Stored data
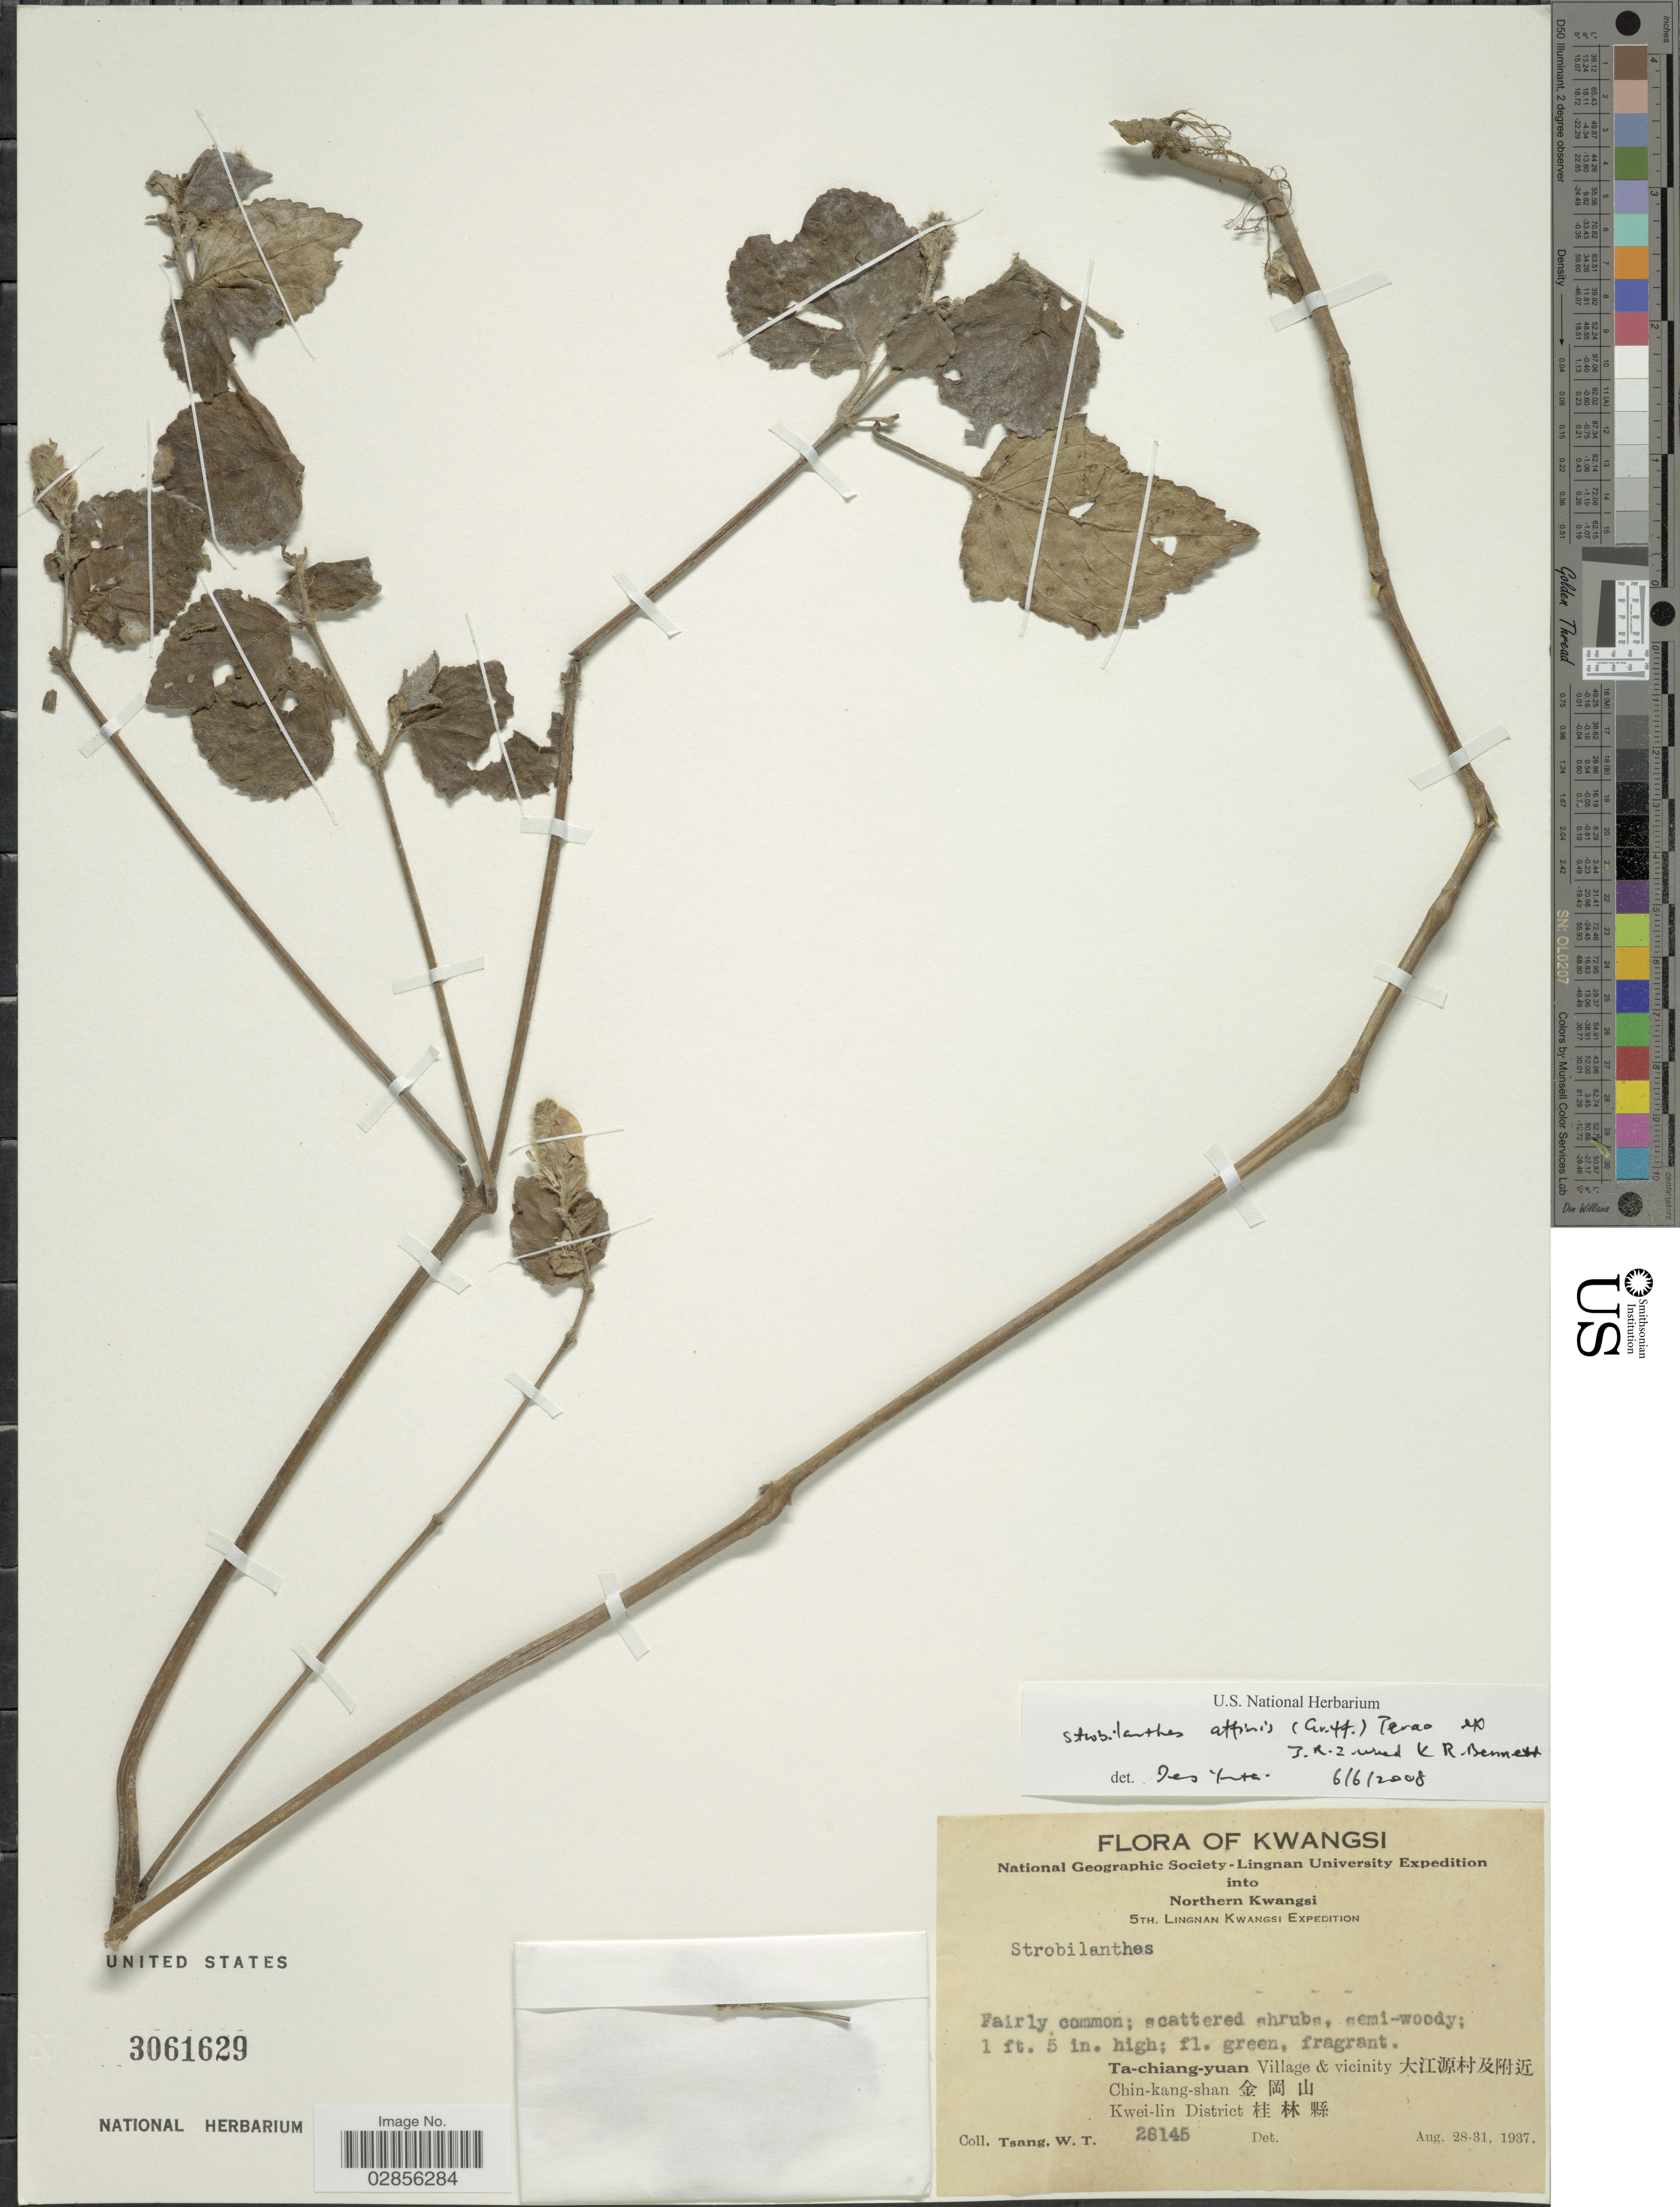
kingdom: Plantae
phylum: Tracheophyta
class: Magnoliopsida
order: Lamiales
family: Acanthaceae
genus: Strobilanthes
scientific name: Strobilanthes affinis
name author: (Griff.) Terao ex J.R.I. Wood & J.R.Benn.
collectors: W. T. Tsang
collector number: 28145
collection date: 1937-08-28/1937-08-31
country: China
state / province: Guangxi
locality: Kwangsi. Northern Kwangsi. Ta-chiang-yuan Village & vicinity. Chin-kang-shan. Kwei-lin District.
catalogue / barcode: US 3061629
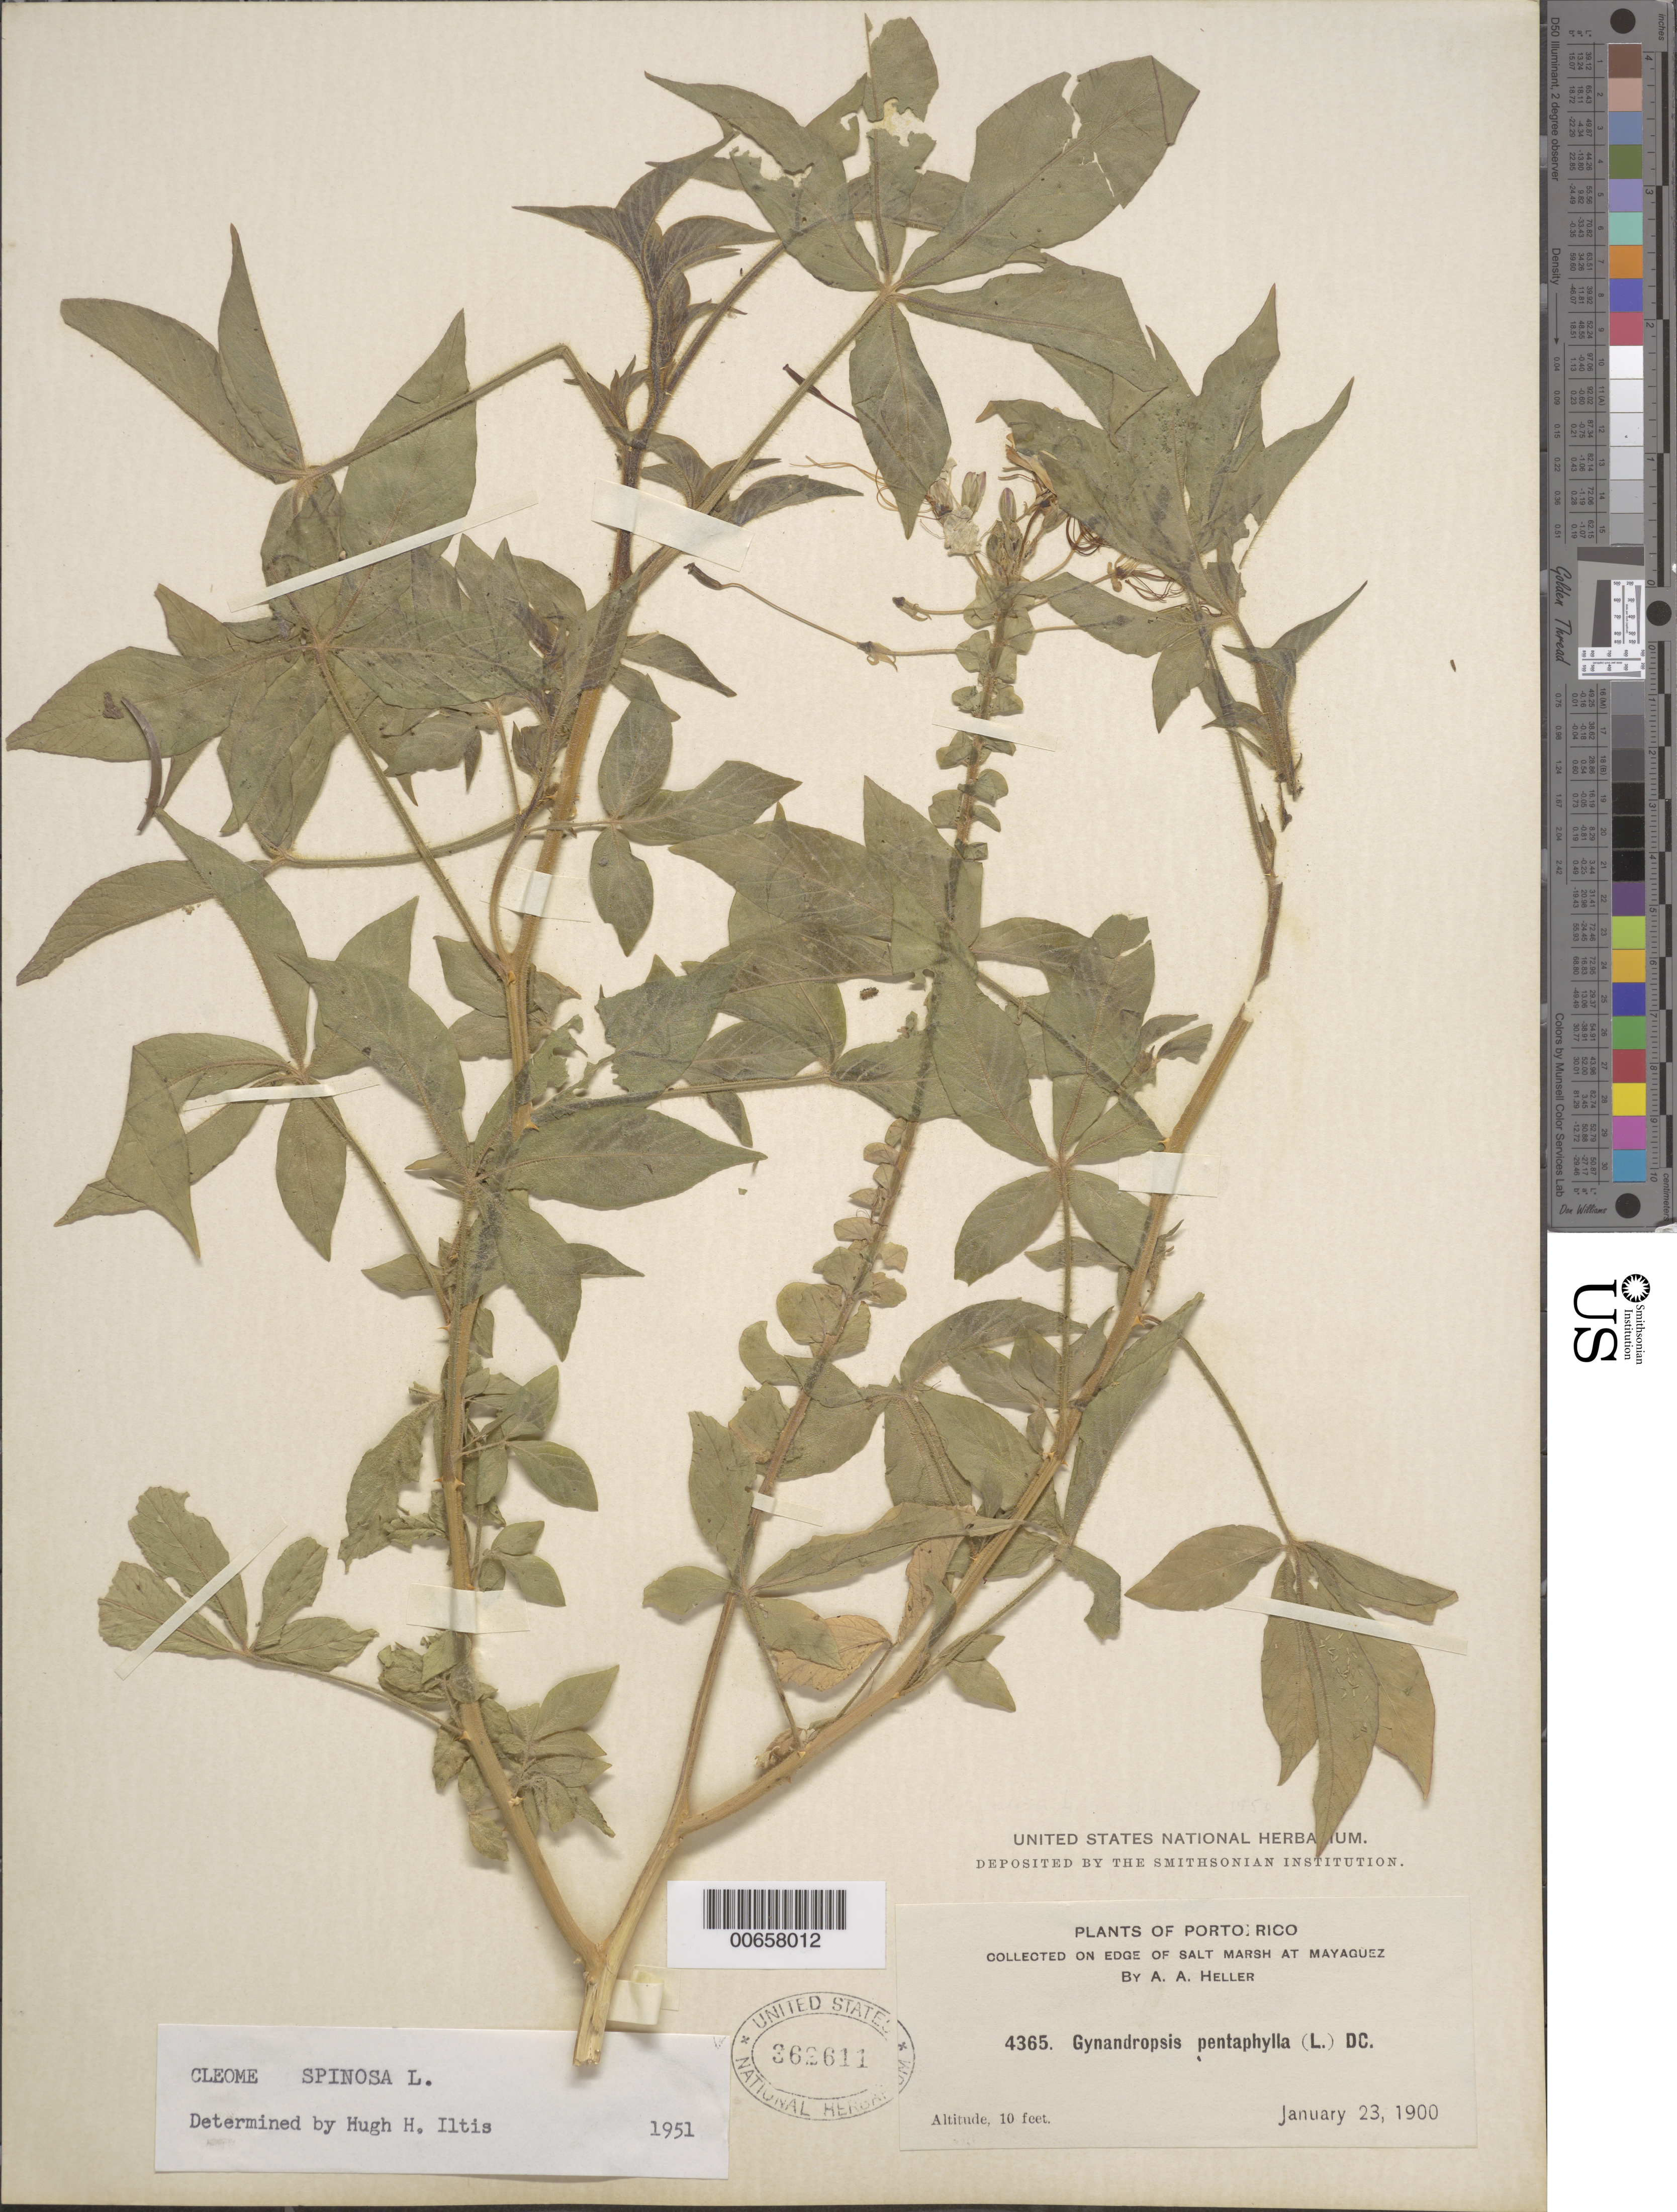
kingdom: Plantae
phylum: Tracheophyta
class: Magnoliopsida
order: Brassicales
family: Cleomaceae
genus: Tarenaya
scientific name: Tarenaya spinosa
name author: (Jacq.) Raf.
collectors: A. A. Heller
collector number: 4365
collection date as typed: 23 Jan 1900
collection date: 1900-01-23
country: Puerto Rico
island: Greater Antilles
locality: Mayaguez.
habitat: On edge of salt marsh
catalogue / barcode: US 362611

*Problem description*. Which lines of the records contain the word "catalogue"? List every one of them.

*Finished exercise*.
catalogue / barcode: US 3061629
catalogue / barcode: US 362611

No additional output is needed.